--- Activity ---
An exact copy of every entry is needed, without the pictures.

--- Dataset excerpts ---
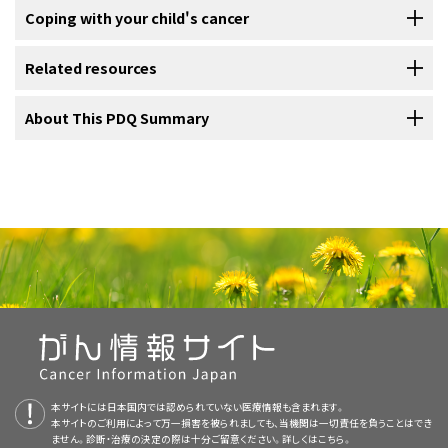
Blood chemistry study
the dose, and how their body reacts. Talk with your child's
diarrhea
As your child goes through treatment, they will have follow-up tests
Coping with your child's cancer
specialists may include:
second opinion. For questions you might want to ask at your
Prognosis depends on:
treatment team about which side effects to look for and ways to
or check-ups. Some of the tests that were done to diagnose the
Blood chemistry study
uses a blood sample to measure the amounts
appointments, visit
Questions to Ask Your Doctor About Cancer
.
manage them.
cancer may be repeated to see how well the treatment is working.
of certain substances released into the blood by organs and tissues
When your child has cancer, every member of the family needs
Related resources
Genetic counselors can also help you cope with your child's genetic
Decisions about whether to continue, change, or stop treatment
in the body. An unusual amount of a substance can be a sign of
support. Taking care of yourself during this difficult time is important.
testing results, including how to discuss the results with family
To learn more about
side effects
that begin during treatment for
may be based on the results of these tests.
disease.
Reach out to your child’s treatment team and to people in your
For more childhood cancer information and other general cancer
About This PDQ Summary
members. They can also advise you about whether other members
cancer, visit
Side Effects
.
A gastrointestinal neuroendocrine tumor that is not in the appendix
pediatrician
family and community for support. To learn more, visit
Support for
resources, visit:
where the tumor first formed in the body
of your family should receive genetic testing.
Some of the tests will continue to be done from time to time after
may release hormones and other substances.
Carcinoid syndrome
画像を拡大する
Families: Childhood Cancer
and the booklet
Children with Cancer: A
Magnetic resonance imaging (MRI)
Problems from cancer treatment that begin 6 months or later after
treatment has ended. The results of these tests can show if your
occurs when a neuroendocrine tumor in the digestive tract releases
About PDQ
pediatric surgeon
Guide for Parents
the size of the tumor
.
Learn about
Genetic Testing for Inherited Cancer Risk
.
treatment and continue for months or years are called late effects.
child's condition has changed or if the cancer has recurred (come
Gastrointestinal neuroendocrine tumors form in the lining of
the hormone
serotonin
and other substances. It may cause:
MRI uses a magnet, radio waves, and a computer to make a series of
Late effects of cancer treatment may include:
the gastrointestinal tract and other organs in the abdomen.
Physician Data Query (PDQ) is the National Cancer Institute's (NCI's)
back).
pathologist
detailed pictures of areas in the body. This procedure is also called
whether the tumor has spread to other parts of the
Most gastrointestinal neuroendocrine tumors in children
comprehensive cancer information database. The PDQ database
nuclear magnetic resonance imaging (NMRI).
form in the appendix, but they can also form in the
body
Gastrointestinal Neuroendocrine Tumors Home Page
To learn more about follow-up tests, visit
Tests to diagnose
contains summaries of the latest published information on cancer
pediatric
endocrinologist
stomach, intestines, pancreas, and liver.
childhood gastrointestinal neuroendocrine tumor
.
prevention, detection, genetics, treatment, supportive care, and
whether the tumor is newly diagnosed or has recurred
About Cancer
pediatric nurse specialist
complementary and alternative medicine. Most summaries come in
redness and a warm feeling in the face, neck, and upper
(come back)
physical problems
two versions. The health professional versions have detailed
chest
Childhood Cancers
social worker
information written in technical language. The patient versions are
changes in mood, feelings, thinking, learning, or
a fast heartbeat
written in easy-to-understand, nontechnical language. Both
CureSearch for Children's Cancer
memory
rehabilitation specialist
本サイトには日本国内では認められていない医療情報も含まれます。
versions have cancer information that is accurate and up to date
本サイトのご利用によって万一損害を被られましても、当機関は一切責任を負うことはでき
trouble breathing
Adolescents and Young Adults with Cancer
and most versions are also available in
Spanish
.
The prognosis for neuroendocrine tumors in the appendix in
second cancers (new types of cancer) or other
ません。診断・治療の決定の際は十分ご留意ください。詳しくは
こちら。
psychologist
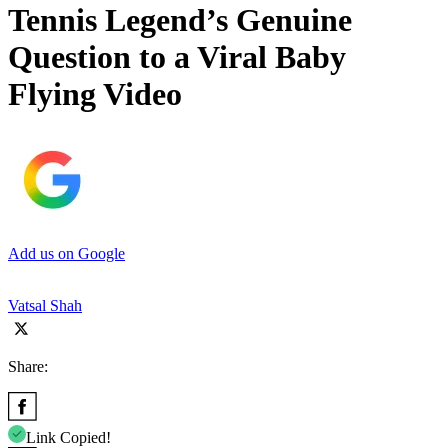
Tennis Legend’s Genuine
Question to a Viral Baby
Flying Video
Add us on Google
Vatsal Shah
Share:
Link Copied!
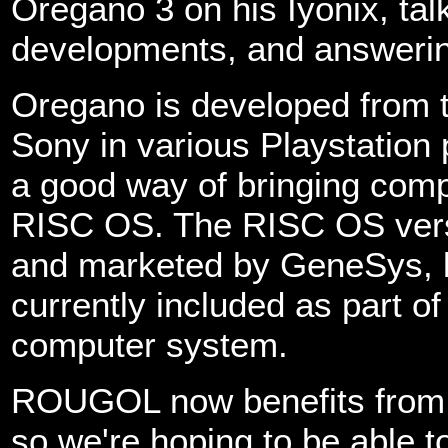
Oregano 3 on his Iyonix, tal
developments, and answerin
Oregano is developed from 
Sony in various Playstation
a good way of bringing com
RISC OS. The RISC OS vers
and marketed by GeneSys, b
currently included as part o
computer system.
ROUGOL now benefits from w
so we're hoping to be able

--- Answer section ---
Blood chemistry study
the dose, and how their body reacts. Talk with your child's
diarrhea
As your child goes through treatment, they will have follow-up tests
Coping with your child's cancer
specialists may include:
second opinion. For questions you might want to ask at your
Prognosis depends on:
treatment team about which side effects to look for and ways to
or check-ups. Some of the tests that were done to diagnose the
Blood chemistry study
uses a blood sample to measure the amounts
appointments, visit
Questions to Ask Your Doctor About Cancer
.
manage them.
cancer may be repeated to see how well the treatment is working.
of certain substances released into the blood by organs and tissues
When your child has cancer, every member of the family needs
Related resources
Genetic counselors can also help you cope with your child's genetic
Decisions about whether to continue, change, or stop treatment
in the body. An unusual amount of a substance can be a sign of
support. Taking care of yourself during this difficult time is important.
testing results, including how to discuss the results with family
To learn more about
side effects
that begin during treatment for
may be based on the results of these tests.
disease.
Reach out to your child’s treatment team and to people in your
For more childhood cancer information and other general cancer
About This PDQ Summary
members. They can also advise you about whether other members
cancer, visit
Side Effects
.
A gastrointestinal neuroendocrine tumor that is not in the appendix
pediatrician
family and community for support. To learn more, visit
Support for
resources, visit:
where the tumor first formed in the body
of your family should receive genetic testing.
Some of the tests will continue to be done from time to time after
may release hormones and other substances.
Carcinoid syndrome
画像を拡大する
Families: Childhood Cancer
and the booklet
Children with Cancer: A
Magnetic resonance imaging (MRI)
Problems from cancer treatment that begin 6 months or later after
treatment has ended. The results of these tests can show if your
occurs when a neuroendocrine tumor in the digestive tract releases
About PDQ
pediatric surgeon
Guide for Parents
the size of the tumor
.
Learn about
Genetic Testing for Inherited Cancer Risk
.
treatment and continue for months or years are called late effects.
child's condition has changed or if the cancer has recurred (come
Gastrointestinal neuroendocrine tumors form in the lining of
the hormone
serotonin
and other substances. It may cause:
MRI uses a magnet, radio waves, and a computer to make a series of
Late effects of cancer treatment may include:
the gastrointestinal tract and other organs in the abdomen.
Physician Data Query (PDQ) is the National Cancer Institute's (NCI's)
back).
pathologist
detailed pictures of areas in the body. This procedure is also called
whether the tumor has spread to other parts of the
Most gastrointestinal neuroendocrine tumors in children
comprehensive cancer information database. The PDQ database
nuclear magnetic resonance imaging (NMRI).
form in the appendix, but they can also form in the
body
Gastrointestinal Neuroendocrine Tumors Home Page
To learn more about follow-up tests, visit
Tests to diagnose
contains summaries of the latest published information on cancer
pediatric
endocrinologist
stomach, intestines, pancreas, and liver.
childhood gastrointestinal neuroendocrine tumor
.
prevention, detection, genetics, treatment, supportive care, and
whether the tumor is newly diagnosed or has recurred
About Cancer
pediatric nurse specialist
complementary and alternative medicine. Most summaries come in
redness and a warm feeling in the face, neck, and upper
(come back)
physical problems
two versions. The health professional versions have detailed
chest
Childhood Cancers
social worker
information written in technical language. The patient versions are
changes in mood, feelings, thinking, learning, or
a fast heartbeat
written in easy-to-understand, nontechnical language. Both
CureSearch for Children's Cancer
memory
rehabilitation specialist
本サイトには日本国内では認められていない医療情報も含まれます。
versions have cancer information that is accurate and up to date
本サイトのご利用によって万一損害を被られましても、当機関は一切責任を負うことはでき
trouble breathing
Adolescents and Young Adults with Cancer
and most versions are also available in
Spanish
.
The prognosis for neuroendocrine tumors in the appendix in
second cancers (new types of cancer) or other
ません。診断・治療の決定の際は十分ご留意ください。詳しくは
こちら。
psychologist
Tennis Legend’s Genuine
Question to a Viral Baby
Flying Video
Add us on Google
Vatsal Shah
Share:
Link Copied!
Oregano 3 on his Iyonix, tal
developments, and answerin
Oregano is developed from 
Sony in various Playstation
a good way of bringing com
RISC OS. The RISC OS vers
and marketed by GeneSys, b
currently included as part o
computer system.
ROUGOL now benefits from w
so we're hoping to be able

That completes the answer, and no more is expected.